Une autre variété de bonjouriers exploite plus particulièrement les hôtels garnis.

Les individus dont se compose cette variété sont sur pieds dès l’aurore ; leur adresse pour déjouer la vigilance des portiers est inconcevable ; ils montent tantôt sous un prétexte, tantôt sous un autre, font la revue des carrés, et s’ils trouvent les clés sur les portes, ce qui est assez ordinaire, ils les font tourner avec le moins de bruit possible. Une fois dans la chambre, si le locataire dort, c’en est fait de sa bourse, de sa montre, de ses bijoux, enfin de tout ce qu’il possède de précieux ; s’il s’éveille, le visiteur a une excuse toute prête : « Mille pardons, Monsieur, je croyais être au n° 13. N’est-ce pas monsieur, qui a demandé un bottier, un tailleur, un coiffeur ? etc., etc. » Les juifs et quelques femmes qui ne sont pas toutes israélites, sont principalement en possession d’exercer cette industrie. Plus d’un voyageur, détroussé par eux pendant son sommeil, est resté avec la seule chemise qu’il avait sur le dos.

Lecteurs, qui souhaitez n’avoir rien à craindre des chevaliers grimpants, ne laissez jamais votre clé à votre porte ; ne cachez pas celle de votre buffet, car ils la trouveront infailliblement, gardez-la dans votre poche. Que votre portier ait ou une sonnette ou un sifflet, pour indiquer l’arrivée d’un étranger et l’étage où il va ; qu’il ne soit ni tailleur, ni cordonnier, ni bottier, enfin qu’il n’exerce aucun état que celui de portier. Qu’il ne balaye jamais le matin sans tenir sa porte fermée ou sans laisser aux aguets sa fille ou toute autre personne. N’oubliez pas, je crois vous l’avoir déjà dit, que les voleurs sont dans l’usage de chercher sous les paillassons, sous les tapis, sous les vases, dans les buffets, derrière les tableaux, dans les encoignures de poêles, sur les corniches, etc. Recommandez à vos gens de ne jamais souffrir que qui que ce soit reste seul dans une pièce de votre appartement. Si quelqu’un, en votre absence, demande à vous écrire un mot, que votre domestique se garde bien d’aller lui chercher du papier, mais qu’il l’envoye à la loge, où on lui fournira ce dont il a besoin.

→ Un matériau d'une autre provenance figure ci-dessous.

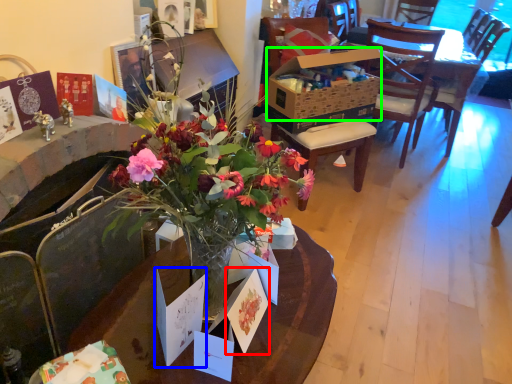
Question: Estimate the real-world distances between objects in this image. Which object is closer to postcard (highlighted by a red box), postcard (highlighted by a blue box) or box (highlighted by a green box)?

Choices:
 (A) postcard
 (B) box

Answer: (A)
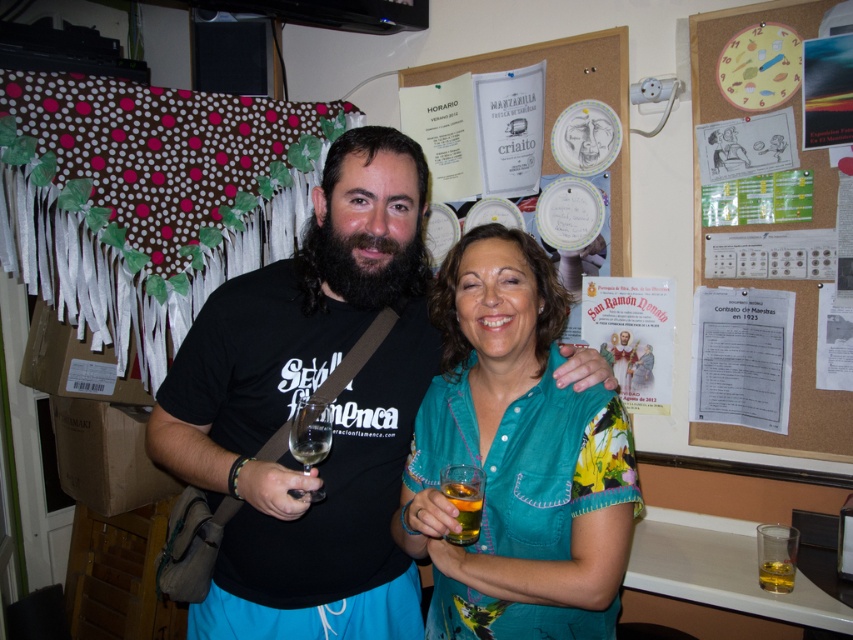
Does teal floral blouse at center appear on the left side of translucent glass at lower right?

Yes, teal floral blouse at center is to the left of translucent glass at lower right.

Between teal floral blouse at center and translucent glass at lower right, which one has less height?

translucent glass at lower right

Identify the location of teal floral blouse at center. The height and width of the screenshot is (640, 853). (515, 458).

You are a GUI agent. You are given a task and a screenshot of the screen. Output one action in this format:
    pyautogui.click(x=<x>, y=<y>)
    Task: Click on the teal floral blouse at center
    
    Given the screenshot: What is the action you would take?
    tap(515, 458)

This screenshot has height=640, width=853. In order to click on wooden corkboard at right in this screenshot , I will do `click(792, 337)`.

Is wooden corkboard at right shorter than white paper poster at right?

No.

You are a GUI agent. You are given a task and a screenshot of the screen. Output one action in this format:
    pyautogui.click(x=<x>, y=<y>)
    Task: Click on the wooden corkboard at right
    Image resolution: width=853 pixels, height=640 pixels.
    Given the screenshot: What is the action you would take?
    pyautogui.click(x=792, y=337)

Where is `wooden corkboard at right`? The height and width of the screenshot is (640, 853). wooden corkboard at right is located at coordinates coord(792,337).

Who is positioned more to the right, black t-shirt at center or translucent glass at lower center?

From the viewer's perspective, translucent glass at lower center appears more on the right side.

Is black t-shirt at center positioned behind translucent glass at lower center?

No, black t-shirt at center is closer to the viewer.

What do you see at coordinates (311, 394) in the screenshot? This screenshot has height=640, width=853. I see `black t-shirt at center` at bounding box center [311, 394].

The image size is (853, 640). Find the location of `black t-shirt at center`. black t-shirt at center is located at coordinates (311, 394).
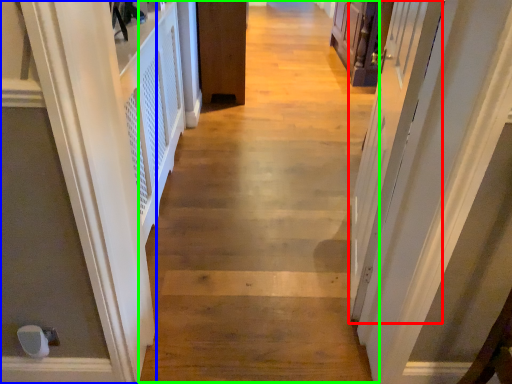
Question: Based on their relative distances, which object is farther from screen door (highlighted by a red box)? Choose from door (highlighted by a blue box) and path (highlighted by a green box).

Choices:
 (A) door
 (B) path

Answer: (A)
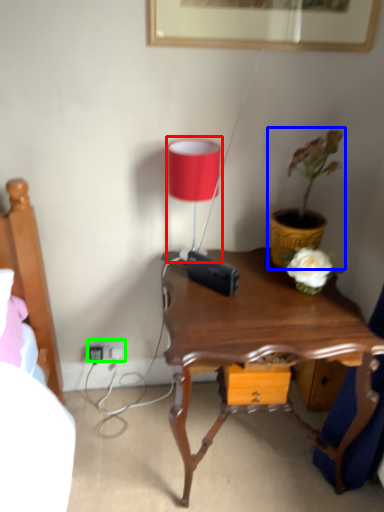
Question: Considering the real-world distances, which object is closest to table lamp (highlighted by a red box)? houseplant (highlighted by a blue box) or electric outlet (highlighted by a green box).

Choices:
 (A) houseplant
 (B) electric outlet

Answer: (A)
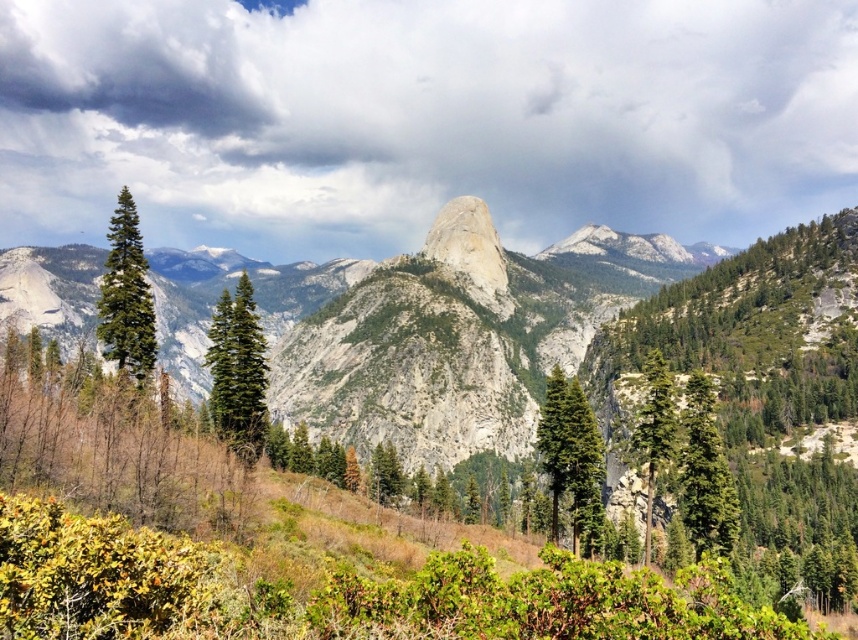
Question: Where is rocky gray mountain at center located in relation to green matte tree at center in the image?

Choices:
 (A) below
 (B) above

Answer: (B)

Question: Estimate the real-world distances between objects in this image. Which object is closer to the rocky gray mountain at center?

Choices:
 (A) green matte tree at left
 (B) green matte tree at center-left
 (C) green rough bark tree at center-right

Answer: (C)

Question: Is green matte tree at center-right positioned in front of green rough bark tree at center-right?

Choices:
 (A) no
 (B) yes

Answer: (B)

Question: Is green matte tree at center closer to camera compared to green rough bark tree at center-right?

Choices:
 (A) no
 (B) yes

Answer: (A)

Question: Which object is farther from the camera taking this photo?

Choices:
 (A) green matte tree at left
 (B) green matte tree at center
 (C) green matte tree at center-right
 (D) green matte tree at center-left

Answer: (B)

Question: Which of these objects is positioned farthest from the green rough bark tree at center-right?

Choices:
 (A) green matte tree at left
 (B) rocky gray mountain at center

Answer: (B)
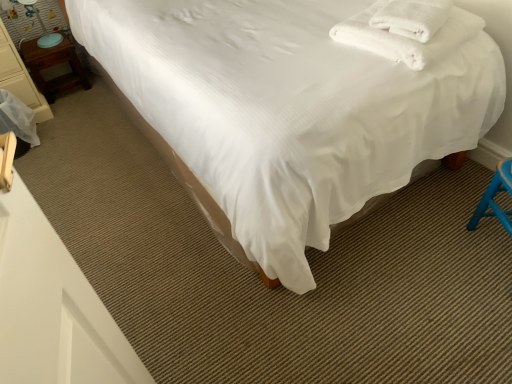
Identify the location of vacant area that lies in front of wooden nightstand at left. (74, 105).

Méfiez-vous des vitriers ambulants, des étameurs de cuillères, des raccommodeurs de faïence, des petits savoyards, et de cette armée roulante d’hommes et de femmes qui colportent des couvertures, de la toile, du calicot, de la mousseline, etc. Suivez les modistes qui montent avec des cartons, les marchandes à la toilette ou autres, qui viennent offrir des marchandises : tous ces coureurs et coureuses sont des voleurs ou des affidés de voleurs qui poussent des reconnaissances. Soyez surtout sur vos gardes lorsqu’il y a, ou qu’il y a eu des ouvriers dans la maison que vous habitez. Rarement il ne se commet pas un ou plusieurs vols après le passage des maçons, carreleurs, couvreurs, peintres en bâtiment, etc. N’ayez affaire aux marchands d’habits, vieux galons, que dans la rue. Si vous pouvez faire autrement, ne vous logez jamais dans la même maison qu’une blanchisseuse, qu’un médecin, qu’une sage-femme, qu’un commissaire de bienfaisance, qu’un bureau de prêt, qu’une justice de paix, qu’un commissaire de police, qu’un avoué, qu’un huissier. Évitez les maisons où il y a beaucoup de mouvement et une perpétuelle circulation du public.